Heavy Positional IMGT Mapping: Mapping of sequence index positions to IMGT numbering for the heavy chain.
Light Sequence Variable: The amino acid sequence of the variable region of the light chain.
Light CDR1: The sequence of the first CDR of the light chain.
Light CDR2: The sequence of the second CDR of the light chain.

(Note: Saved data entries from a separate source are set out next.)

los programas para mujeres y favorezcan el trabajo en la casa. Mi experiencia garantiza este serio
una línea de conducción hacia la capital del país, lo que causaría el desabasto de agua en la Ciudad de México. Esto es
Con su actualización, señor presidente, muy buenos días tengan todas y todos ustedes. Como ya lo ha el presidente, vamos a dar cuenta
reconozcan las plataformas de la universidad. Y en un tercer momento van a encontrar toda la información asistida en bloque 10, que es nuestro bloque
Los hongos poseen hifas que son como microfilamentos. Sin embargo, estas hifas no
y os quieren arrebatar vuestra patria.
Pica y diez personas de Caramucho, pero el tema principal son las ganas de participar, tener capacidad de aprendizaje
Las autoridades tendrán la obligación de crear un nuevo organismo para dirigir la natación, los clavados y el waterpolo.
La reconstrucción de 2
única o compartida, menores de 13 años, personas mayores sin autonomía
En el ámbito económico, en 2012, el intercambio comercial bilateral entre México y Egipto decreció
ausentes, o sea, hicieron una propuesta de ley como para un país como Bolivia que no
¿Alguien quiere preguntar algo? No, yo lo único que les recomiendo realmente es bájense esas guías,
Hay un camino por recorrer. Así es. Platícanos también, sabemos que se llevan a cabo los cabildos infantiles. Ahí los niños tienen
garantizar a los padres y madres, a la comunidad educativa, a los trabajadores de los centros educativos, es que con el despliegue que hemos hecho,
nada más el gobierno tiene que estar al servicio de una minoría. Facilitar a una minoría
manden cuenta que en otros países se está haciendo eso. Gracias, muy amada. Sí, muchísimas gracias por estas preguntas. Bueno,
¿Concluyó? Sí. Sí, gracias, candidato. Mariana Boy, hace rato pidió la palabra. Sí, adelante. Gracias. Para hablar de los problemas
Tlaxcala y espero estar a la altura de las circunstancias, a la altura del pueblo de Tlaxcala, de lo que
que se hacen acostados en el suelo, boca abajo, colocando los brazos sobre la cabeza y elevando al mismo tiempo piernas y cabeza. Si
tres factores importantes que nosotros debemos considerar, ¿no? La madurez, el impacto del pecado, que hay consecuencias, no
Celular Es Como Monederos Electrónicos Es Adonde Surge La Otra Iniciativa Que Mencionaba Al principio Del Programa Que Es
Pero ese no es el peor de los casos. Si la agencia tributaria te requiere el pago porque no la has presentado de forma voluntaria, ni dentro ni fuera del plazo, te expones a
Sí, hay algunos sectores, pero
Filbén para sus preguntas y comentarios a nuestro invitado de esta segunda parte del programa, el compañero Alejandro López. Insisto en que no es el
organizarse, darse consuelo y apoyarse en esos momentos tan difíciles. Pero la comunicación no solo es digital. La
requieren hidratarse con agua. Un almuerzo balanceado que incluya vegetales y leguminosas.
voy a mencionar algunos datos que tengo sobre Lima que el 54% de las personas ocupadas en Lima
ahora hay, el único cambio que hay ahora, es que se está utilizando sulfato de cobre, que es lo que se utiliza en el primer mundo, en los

Light CDR3: The sequence of the third CDR of the light chain.
Light Variable Start: The starting position of the variable region in the light chain.
Light Variable End: The ending position of the variable region in the light chain.
Light IMGT To Residue Mapping: Mapping between IMGT positions and residues for the light chain.
Light Positional IMGT Mapping: Mapping of sequence index positions to IMGT numbering for the light chain.
We make the AbDesign DB free for non-commercial use by non-commercial entities. If you are a commercial entity and would like to employ the data in your activities, please get in touch with us.
We claim absolutely no rights to the SKEMPI and AB-Bind datasets.
Citing this work
We will post the associated manuscript when it clears reviews.
AbDesign DB: A Database of Point Mutants of Antibodies with Associated Structures.
Under review
Since for convenience we included the SKEMPI and AB-Bind datasets please cite their papers when using this work:
SKEMPI 2.0: an updated benchmark of changes in protein–protein binding energy, kinetics and thermodynamics upon mutation.
Authors: Jankauskaitė, Justina, et al
Journal: Bioinformatics 35.3 (2019): 462-469.
AB‐bind: antibody binding mutational database for computational affinity predictions.
Authors: Sirin, Sarah, et al.
Journal: Protein Science 25.2 (2016): 393-409.